Potential performance Issue: Slow read_csv() Function with pandas 1.3.3
Issue Description:
Hello.
I have discovered a performance degradation in the read_csv function of pandas version 1.3.3. And I notice some parts of the repository depend on pandas 1.3.3 in dadmatools/requirements.txt and some other dependencies require pandas below 1.4. I am not sure whether this performance problem in pandas will affect this repository. I found some discussions on pandas GitHub related to this issue, including #44158 and #44610.

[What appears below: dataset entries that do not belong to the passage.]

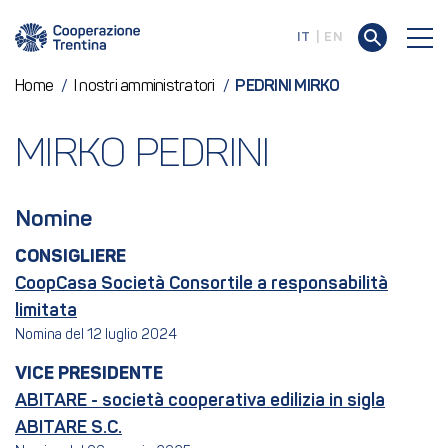
IT
EN
Home
/
I nostri amministratori
/
PEDRINI MIRKO
MIRKO PEDRINI
Nomine
CONSIGLIERE
CoopCasa Società Consortile a responsabilità
limitata
Nomina del 12 luglio 2024
VICE PRESIDENTE
ABITARE - società cooperativa edilizia in sigla
ABITARE S.C.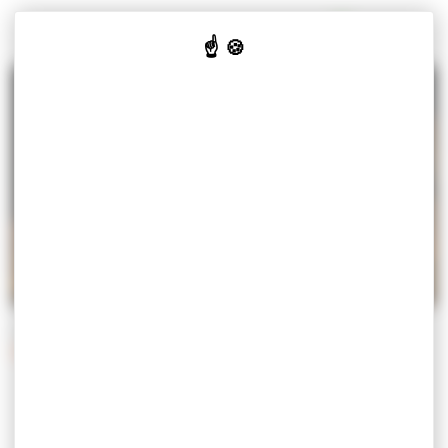
Panneau de gestion des cookies
MISEREY-SALINES
VOTRE
VOS
CULTURE
JE SUIS
MAIRIE
SERVICES
& LOISIRS
Accueil
Vos services
Démarches
Démarches administratives
DÉMARCHES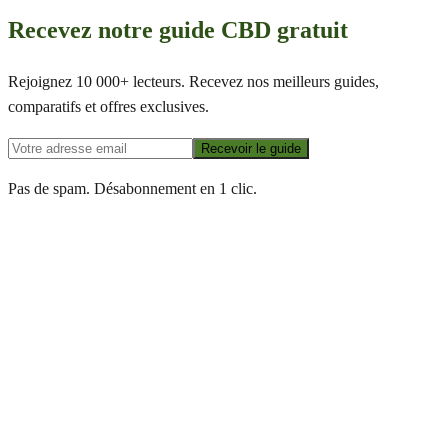
Recevez notre guide CBD gratuit
Rejoignez 10 000+ lecteurs. Recevez nos meilleurs guides,
comparatifs et offres exclusives.
Recevoir le guide
Pas de spam. Désabonnement en 1 clic.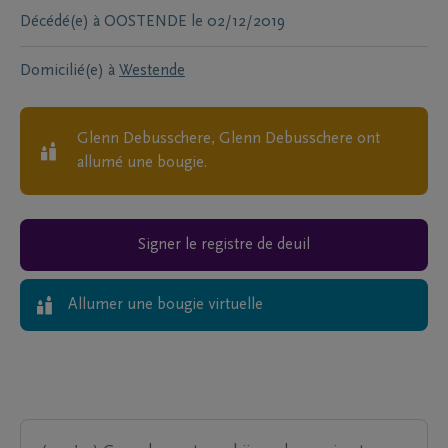
Décédé(e) à
OOSTENDE
le
02/12/2019
Domicilié(e) à
Westende
Glenn Debusschere, Glenn Debusschere
ont
allumé une bougie.
Signer le registre de deuil
Allumer une bougie virtuelle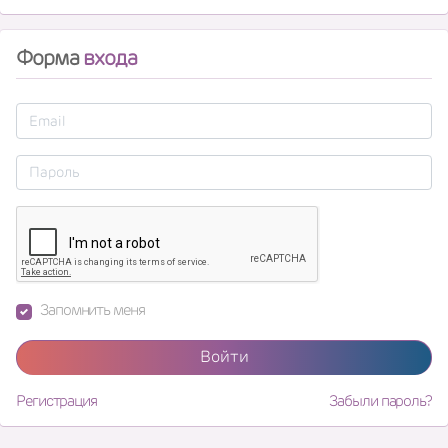
Форма
входа
Запомнить меня
Войти
Регистрация
Забыли пароль?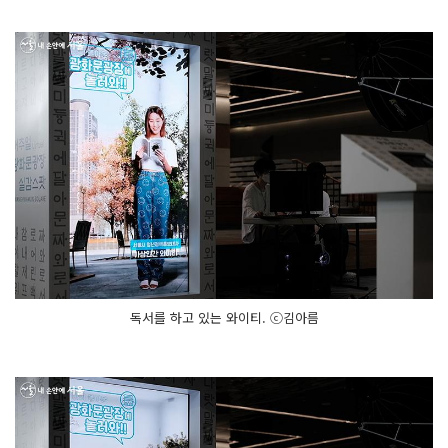
독서를 하고 있는 와이티. ⓒ김아름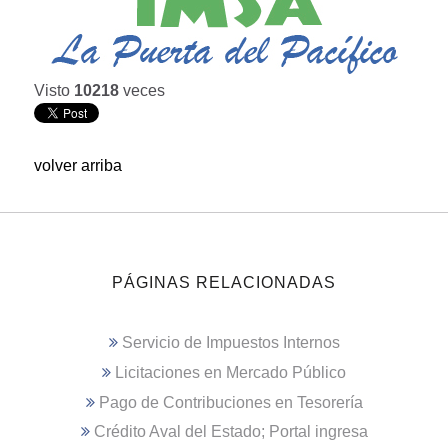
Visto
10218
veces
volver arriba
PÁGINAS RELACIONADAS
Servicio de Impuestos Internos
Licitaciones en Mercado Público
Pago de Contribuciones en Tesorería
Crédito Aval del Estado; Portal ingresa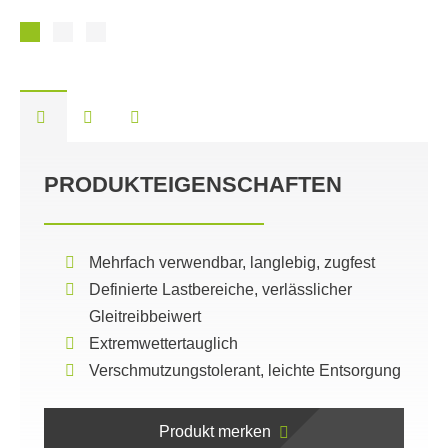
PRODUKTEIGENSCHAFTEN
Mehrfach verwendbar, langlebig, zugfest
Definierte Lastbereiche, verlässlicher
Gleitreibbeiwert
Extremwettertauglich
Verschmutzungstolerant, leichte Entsorgung
Produkt merken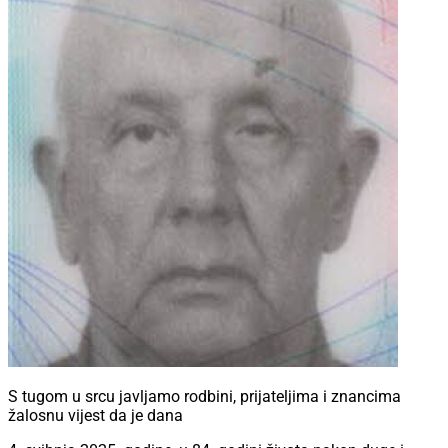
S tugom u srcu javljamo rodbini, prijateljima i znancima
žalosnu vijest da je dana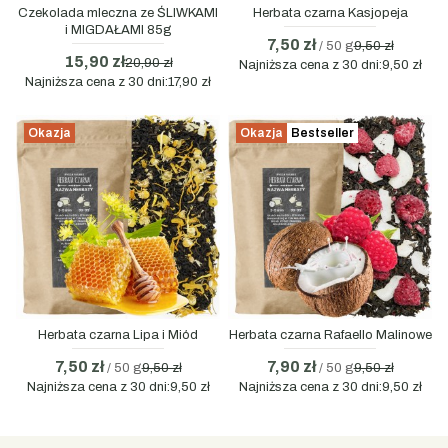
Czekolada mleczna ze ŚLIWKAMI
Herbata czarna Kasjopeja
i MIGDAŁAMI 85g
7,50 zł
/ 50 g
9,50 zł
15,90 zł
20,90 zł
Najniższa cena z 30 dni:
9,50 zł
Najniższa cena z 30 dni:
17,90 zł
Okazja
Okazja
Bestseller
Herbata czarna Lipa i Miód
Herbata czarna Rafaello Malinowe
7,50 zł
7,90 zł
/ 50 g
9,50 zł
/ 50 g
9,50 zł
Najniższa cena z 30 dni:
9,50 zł
Najniższa cena z 30 dni:
9,50 zł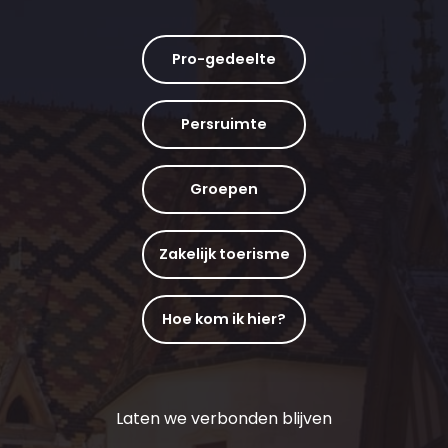
Pro-gedeelte
Persruimte
Groepen
Zakelijk toerisme
Hoe kom ik hier?
Laten we verbonden blijven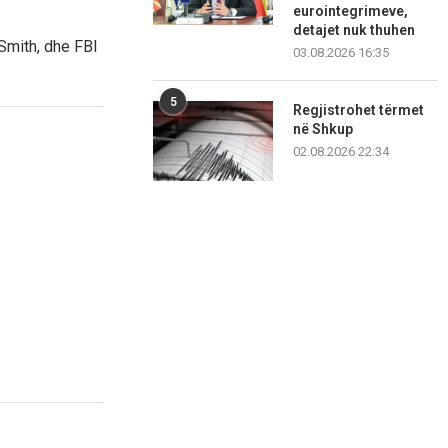
eurointegrimeve,
detajet nuk thuhen
Smith, dhe FBI
03.08.2026 16:35
5
Regjistrohet tërmet
në Shkup
02.08.2026 22:34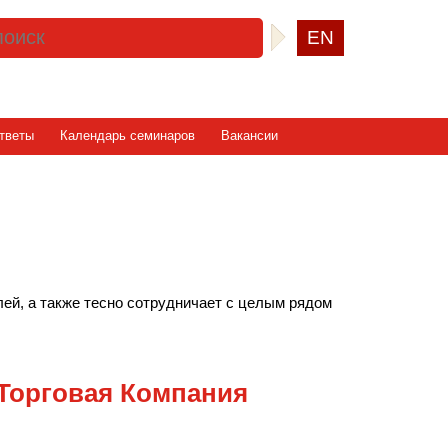
EN
тветы
Календарь семинаров
Вакансии
й, а также тесно сотрудничает с целым рядом
орговая Компания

I also found that dadmatools/pipeline/informal2formal/utils.py and dadmatools/pipeline/informal2formal/VerbHandler.py used the influenced api. There may be more files using the influenced api.
Suggestion
I would recommend considering an upgrade to a different version of pandas >= 1.4 or exploring other solutions to optimize the performance of read_csv.
Any other workarounds or solutions would be greatly appreciated.
Thank you!
Thank you for your comment; I will try to update the Pandas version. However, I'm uncertain whether our "informal2formal" function utilized the influenced API.
On another note, I wanted to inquire if you have knowledge about the Persian language?
No, I don't know the Persian language. I encountered this problem in other repositories, so I wanted to note other repositories this potential problem.
Thank you for your suggestion.